[[ DATA SHOWN open ]]

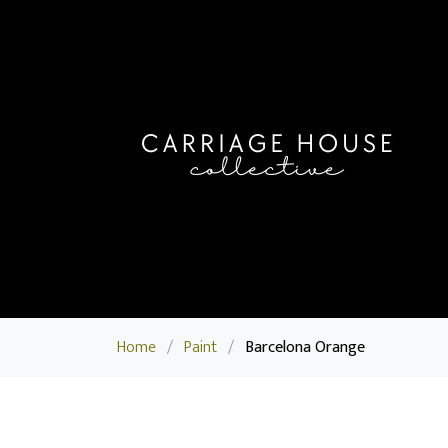
Home
/
Paint
/
Barcelona Orange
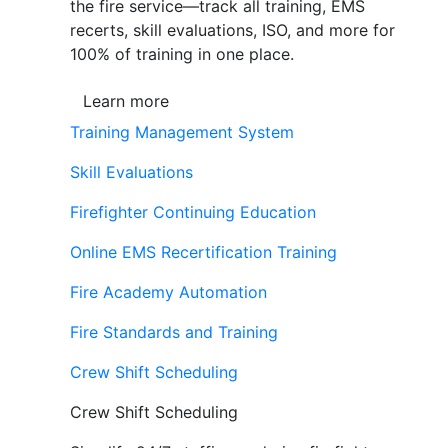
the fire service—track all training, EMS
recerts, skill evaluations, ISO, and more for
100% of training in one place.
Learn more
Training Management System
Skill Evaluations
Firefighter Continuing Education
Online EMS Recertification Training
Fire Academy Automation
Fire Standards and Training
Crew Shift Scheduling
Crew Shift Scheduling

[[ DATA SHOWN closed ]]

◆ TASK REQUIREMENTS ◆
Retype the lines from the one containing "Training Management System" through the last line of the records. Leave out everything else.

◆ SOLUTION FOR THIS PROBLEM ◆
Training Management System
Skill Evaluations
Firefighter Continuing Education
Online EMS Recertification Training
Fire Academy Automation
Fire Standards and Training
Crew Shift Scheduling
Crew Shift Scheduling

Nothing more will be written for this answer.